I am a lesbian in a long-term relationship with a woman who was sexually abused by her stepfather from an early age (5-15). She is getting therapy, but it is still in the early stages and not yet focused on her abuse. I love her dearly and have tried to be supportive in so many ways, but lately I’ve been having problems coming to terms with her boundary issues. She flirts a lot, and this is not a problem—except she doesn't seem to have an internal compass for knowing when she has gone too far. I have discovered some of her online conversations and found them to be very hurtful, as she says things I consider to be highly inappropriate (including things of a personal and sexual nature). And she has been keeping the nature of her “relationship” with this person secret, even though it is supposed to be innocent. She explained this as not wanting me to get upset and jealous, and tried to find ways to make it acceptable. When I try to talk to her about this, she denies that it is serious and gets so angry it causes a relationship meltdown. She blames the other person for initiating it and says she didn't mean anything by what she said. She has trouble talking about things anyway, but I try to understand that this is who she is. It is not the only thing she oversteps boundaries with, and I realize that survivors of childhood sexual abuse have problems with this, but I am at a loss as to what the best way to handle this is. My questions are: Do I try to get her to admit it and apologize? Not working. Do I ignore it and let it continue? I go into complete meltdown and distrust. She says she loves me and has tried to make amends in other ways by paying me more attention, etc., and has grudgingly admitted that maybe she was wrong. But how do I trust again? Will she ever understand? - Unheard
Thank you so much for writing to GoodTherapy.org about this important and painful relationship issue. I appreciate your courage, your ability to reach out, and your clear and elegant portrayal of the consequences of child abuse.

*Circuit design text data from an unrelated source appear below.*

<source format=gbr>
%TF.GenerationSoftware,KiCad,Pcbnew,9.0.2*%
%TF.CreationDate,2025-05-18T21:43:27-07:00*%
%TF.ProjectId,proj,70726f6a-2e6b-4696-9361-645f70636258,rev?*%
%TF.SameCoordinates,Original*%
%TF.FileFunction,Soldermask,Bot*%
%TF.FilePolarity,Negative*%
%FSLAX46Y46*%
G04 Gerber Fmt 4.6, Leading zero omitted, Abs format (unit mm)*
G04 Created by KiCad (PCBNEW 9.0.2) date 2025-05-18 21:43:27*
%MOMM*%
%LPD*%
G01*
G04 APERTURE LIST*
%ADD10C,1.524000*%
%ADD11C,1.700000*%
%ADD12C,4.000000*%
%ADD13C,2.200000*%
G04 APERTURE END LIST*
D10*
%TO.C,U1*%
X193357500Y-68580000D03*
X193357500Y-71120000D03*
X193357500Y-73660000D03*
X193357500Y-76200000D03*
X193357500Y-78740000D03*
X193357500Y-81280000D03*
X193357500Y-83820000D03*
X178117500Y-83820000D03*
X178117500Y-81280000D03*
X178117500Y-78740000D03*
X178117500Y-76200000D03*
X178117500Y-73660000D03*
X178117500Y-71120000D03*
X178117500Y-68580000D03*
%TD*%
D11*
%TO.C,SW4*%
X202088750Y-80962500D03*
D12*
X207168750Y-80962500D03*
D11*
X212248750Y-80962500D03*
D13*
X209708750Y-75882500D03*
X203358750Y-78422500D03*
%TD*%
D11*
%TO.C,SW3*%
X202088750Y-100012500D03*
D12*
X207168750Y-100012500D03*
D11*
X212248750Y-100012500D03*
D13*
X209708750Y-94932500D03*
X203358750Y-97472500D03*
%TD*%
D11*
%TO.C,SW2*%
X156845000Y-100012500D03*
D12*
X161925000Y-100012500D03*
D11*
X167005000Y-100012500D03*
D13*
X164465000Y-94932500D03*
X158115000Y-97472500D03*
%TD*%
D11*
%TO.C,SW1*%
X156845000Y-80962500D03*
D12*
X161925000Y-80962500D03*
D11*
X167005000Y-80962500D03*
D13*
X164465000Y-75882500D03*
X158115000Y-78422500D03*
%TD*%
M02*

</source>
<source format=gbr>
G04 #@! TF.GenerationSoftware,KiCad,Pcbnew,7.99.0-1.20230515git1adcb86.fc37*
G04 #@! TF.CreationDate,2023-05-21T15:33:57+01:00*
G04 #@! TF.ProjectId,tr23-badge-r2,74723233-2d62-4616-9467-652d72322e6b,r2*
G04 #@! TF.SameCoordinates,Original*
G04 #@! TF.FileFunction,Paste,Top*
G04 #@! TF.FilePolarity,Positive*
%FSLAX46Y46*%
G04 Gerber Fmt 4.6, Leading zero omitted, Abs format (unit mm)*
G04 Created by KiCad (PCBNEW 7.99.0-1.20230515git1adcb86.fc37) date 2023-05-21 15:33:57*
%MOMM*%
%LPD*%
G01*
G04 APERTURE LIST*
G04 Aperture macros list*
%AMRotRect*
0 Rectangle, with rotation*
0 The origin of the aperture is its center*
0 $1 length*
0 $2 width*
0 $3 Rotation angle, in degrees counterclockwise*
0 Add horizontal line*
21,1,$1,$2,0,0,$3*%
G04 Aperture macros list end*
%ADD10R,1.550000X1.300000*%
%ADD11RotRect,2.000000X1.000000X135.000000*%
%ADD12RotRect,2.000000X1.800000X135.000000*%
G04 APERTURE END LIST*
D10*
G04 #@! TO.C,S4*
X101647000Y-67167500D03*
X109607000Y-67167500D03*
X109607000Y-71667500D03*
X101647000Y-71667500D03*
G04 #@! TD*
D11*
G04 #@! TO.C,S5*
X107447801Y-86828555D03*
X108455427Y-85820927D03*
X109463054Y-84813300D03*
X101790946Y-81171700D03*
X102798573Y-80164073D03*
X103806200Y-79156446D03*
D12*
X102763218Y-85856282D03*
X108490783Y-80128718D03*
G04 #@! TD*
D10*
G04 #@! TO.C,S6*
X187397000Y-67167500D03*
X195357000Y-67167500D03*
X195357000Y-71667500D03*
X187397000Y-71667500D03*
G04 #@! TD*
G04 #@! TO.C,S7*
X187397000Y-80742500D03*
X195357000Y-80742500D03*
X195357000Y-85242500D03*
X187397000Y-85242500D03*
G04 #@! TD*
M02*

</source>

You write that your partner was sexually abused for 10 years, from ages 5 to 15—I cannot imagine a more destructive atmosphere in which to grow up, unprotected and used by others, left to deal with the unthinkable all alone. I imagine that she must be suffused with feelings of shame, rage, and confusion. How lucky she is to have found you.
I am pleased that she is in treatment; this is a heroic step which not everyone is able to take, and perhaps your encouragement has helped her make it. As you say, treatment takes time, especially in an issue as difficult as this, a long-lasting experience of abuse and betrayal by the very people who were supposed to be most caring—her mother and her stepfather. I include her mother because I don’t imagine it possible that her mother did not at least suspect what was going on. Your partner was raised by people with deep emotional problems, who had no internal compass, sense of ethics, or the ability to perceive and respect boundaries.

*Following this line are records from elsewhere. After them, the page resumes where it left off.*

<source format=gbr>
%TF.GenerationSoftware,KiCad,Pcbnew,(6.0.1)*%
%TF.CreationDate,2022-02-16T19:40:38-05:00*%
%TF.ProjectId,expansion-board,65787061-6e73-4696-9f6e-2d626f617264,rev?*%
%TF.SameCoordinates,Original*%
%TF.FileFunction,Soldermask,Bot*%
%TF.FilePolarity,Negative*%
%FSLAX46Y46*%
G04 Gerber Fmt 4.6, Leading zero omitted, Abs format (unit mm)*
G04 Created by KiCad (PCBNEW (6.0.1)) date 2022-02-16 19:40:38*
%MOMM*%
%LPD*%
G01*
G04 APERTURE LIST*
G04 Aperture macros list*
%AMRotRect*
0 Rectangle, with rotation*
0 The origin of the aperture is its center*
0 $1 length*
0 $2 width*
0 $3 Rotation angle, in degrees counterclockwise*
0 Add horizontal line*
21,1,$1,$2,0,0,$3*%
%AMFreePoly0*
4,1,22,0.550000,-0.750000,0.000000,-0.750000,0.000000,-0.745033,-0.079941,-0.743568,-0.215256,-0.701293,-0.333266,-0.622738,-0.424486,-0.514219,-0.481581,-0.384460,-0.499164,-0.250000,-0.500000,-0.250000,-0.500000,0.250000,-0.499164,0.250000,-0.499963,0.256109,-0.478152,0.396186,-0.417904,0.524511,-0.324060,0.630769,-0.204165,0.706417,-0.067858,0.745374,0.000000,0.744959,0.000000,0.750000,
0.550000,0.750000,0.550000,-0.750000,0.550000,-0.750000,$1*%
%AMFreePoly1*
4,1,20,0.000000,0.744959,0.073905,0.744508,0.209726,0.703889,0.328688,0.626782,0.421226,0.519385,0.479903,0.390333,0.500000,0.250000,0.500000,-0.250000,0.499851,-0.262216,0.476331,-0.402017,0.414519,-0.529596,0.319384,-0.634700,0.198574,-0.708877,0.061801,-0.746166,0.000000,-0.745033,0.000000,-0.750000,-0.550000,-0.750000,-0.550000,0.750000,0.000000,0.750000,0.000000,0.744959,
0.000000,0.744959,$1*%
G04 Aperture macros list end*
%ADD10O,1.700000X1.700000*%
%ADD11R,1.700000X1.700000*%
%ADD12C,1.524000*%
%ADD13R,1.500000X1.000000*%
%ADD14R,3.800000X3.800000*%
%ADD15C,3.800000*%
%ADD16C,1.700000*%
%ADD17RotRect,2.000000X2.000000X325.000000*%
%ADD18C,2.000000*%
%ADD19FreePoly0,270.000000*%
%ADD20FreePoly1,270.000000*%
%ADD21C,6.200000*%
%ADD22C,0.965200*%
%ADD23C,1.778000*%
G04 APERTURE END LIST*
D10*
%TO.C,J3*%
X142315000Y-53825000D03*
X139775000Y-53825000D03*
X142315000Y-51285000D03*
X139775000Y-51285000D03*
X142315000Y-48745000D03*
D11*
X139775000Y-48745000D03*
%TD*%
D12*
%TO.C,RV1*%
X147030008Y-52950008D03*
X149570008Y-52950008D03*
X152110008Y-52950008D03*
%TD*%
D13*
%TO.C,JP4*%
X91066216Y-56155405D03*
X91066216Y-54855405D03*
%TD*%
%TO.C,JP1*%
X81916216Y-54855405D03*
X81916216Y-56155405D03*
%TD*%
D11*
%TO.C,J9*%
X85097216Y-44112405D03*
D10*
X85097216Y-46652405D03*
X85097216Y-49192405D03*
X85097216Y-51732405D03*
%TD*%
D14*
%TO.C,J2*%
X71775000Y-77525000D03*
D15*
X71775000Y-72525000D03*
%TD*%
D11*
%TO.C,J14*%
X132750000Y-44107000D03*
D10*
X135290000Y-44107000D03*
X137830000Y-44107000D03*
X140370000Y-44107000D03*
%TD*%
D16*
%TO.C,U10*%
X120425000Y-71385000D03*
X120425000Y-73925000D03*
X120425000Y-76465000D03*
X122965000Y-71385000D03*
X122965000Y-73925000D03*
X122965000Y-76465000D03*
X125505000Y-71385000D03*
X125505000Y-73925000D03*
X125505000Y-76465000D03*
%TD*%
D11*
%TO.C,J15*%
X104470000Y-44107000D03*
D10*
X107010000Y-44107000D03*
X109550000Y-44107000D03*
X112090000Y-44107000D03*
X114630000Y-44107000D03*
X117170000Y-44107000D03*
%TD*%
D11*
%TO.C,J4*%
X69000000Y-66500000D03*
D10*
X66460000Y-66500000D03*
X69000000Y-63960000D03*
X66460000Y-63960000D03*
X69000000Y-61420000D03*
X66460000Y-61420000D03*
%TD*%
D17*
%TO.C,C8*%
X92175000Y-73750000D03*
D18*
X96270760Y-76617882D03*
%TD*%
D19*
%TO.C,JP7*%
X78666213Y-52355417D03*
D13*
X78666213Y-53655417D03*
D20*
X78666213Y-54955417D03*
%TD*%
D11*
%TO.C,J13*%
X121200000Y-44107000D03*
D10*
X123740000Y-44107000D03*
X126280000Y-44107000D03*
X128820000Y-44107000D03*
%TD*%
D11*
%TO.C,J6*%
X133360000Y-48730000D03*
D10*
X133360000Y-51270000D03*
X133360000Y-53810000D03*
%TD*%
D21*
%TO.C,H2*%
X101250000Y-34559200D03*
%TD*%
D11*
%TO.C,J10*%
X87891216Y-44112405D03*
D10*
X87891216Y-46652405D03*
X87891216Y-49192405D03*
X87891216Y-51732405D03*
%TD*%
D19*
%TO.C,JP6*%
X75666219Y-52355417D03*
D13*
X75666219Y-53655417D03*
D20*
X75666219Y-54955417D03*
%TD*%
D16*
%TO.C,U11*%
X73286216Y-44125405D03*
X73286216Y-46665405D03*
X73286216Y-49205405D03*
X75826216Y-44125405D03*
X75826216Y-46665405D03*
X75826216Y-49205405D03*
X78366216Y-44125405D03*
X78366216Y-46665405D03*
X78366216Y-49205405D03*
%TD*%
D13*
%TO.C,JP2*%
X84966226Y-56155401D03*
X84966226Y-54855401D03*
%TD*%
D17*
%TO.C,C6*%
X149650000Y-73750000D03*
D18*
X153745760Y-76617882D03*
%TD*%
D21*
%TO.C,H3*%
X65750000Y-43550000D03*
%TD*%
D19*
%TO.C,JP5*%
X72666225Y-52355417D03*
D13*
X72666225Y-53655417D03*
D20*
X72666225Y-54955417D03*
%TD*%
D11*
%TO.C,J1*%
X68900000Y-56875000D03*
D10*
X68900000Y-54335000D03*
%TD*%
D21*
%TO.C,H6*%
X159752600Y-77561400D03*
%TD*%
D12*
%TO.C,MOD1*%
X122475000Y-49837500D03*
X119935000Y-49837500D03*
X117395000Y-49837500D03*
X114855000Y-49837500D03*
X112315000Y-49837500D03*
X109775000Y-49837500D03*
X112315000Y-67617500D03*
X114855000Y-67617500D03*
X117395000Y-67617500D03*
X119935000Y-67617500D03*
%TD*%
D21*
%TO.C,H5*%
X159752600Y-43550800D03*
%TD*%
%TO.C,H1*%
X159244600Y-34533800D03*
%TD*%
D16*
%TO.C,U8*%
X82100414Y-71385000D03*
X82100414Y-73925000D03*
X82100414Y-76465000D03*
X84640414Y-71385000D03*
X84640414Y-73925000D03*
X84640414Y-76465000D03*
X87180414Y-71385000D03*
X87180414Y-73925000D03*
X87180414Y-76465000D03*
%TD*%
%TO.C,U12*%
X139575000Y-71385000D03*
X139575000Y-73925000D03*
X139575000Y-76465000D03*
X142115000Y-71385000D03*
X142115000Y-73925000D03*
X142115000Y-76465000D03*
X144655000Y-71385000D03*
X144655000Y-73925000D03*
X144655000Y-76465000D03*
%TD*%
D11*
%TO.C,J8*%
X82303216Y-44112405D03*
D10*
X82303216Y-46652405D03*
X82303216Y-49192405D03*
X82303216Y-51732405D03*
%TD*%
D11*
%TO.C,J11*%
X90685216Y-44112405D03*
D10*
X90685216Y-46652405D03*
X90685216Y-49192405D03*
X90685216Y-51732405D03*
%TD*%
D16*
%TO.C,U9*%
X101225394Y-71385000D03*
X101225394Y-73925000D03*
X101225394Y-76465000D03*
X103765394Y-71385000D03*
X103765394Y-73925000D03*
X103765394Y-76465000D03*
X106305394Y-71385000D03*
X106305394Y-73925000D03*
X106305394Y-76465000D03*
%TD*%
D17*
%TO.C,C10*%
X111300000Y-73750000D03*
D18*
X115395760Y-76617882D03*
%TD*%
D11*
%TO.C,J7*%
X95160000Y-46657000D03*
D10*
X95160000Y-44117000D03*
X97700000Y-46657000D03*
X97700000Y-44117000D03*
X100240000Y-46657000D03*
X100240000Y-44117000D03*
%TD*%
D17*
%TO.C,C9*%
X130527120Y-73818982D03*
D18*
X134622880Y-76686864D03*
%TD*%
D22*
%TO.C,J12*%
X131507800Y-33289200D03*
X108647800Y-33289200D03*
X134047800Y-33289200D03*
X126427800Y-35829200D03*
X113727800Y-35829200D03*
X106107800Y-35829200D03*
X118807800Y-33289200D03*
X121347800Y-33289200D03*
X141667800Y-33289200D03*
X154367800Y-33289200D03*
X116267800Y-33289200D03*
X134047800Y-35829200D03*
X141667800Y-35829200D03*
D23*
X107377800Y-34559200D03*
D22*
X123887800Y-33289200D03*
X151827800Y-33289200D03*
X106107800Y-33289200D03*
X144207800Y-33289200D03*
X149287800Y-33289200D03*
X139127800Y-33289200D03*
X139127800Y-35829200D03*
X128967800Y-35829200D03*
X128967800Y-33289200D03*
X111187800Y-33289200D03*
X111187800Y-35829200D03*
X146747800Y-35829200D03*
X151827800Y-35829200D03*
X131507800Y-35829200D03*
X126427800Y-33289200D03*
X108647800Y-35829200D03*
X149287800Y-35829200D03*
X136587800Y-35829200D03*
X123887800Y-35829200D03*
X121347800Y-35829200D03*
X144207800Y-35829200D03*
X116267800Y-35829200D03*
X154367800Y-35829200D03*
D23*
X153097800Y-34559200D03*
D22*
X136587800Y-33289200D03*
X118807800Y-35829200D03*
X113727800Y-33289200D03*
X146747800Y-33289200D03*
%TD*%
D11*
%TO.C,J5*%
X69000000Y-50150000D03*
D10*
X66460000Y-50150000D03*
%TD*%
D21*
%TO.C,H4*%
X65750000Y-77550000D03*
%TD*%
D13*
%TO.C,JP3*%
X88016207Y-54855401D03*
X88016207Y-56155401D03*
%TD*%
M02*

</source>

Now she has finally found a caring, kind and respectful person—you—and you feel betrayed, too, as she breaks the boundaries of your relationship by acting in ways that imply she may be unfaithful. Now your boundaries are being trampled.
You mention that you became aware of her relationship with another person by discovering her online conversations. I suppose you felt suspicious, wondered what was going on, and went on the lookout to find the truth. Perhaps this extended to examining her private communications—a last resort, and one that probably should not have been taken.
Your suspicions about her infidelity are painful; you want to be reassured that she is faithful, and that she will be faithful. I know that when people grow up in abusive sexual relationships they tend to sexualize everything, since they were sexualized themselves. It’s painful to live in a world where sex rules, as she did when she was little, and sadly where you both find yourselves now.
Your position is very difficult. Your partner won’t apologize. She won’t admit that she is causing you pain, and you can’t make her stop, almost like living with an addict. You cannot control her behavior. The only thing you can do is understand where she is coming from and where you are coming from, too. It may take a very long time until she is able to have the kind of relationship with you that you want.
Confrontation doesn’t work, ignoring the situation doesn’t work, asking her to be faithful doesn’t work—you’ve tried everything. Is it possible to live openly together, each recognizing the life of the other with compassion and without trying to control the other? You each have to ask yourselves what it is that makes this relationship desirable, and if it is worth continuing. If so, can you both live with uncertainty, infidelity, or the appearance of infidelity?
The best way to find the answers to such difficult questions is couples therapy.
Good luck and warm wishes to you both.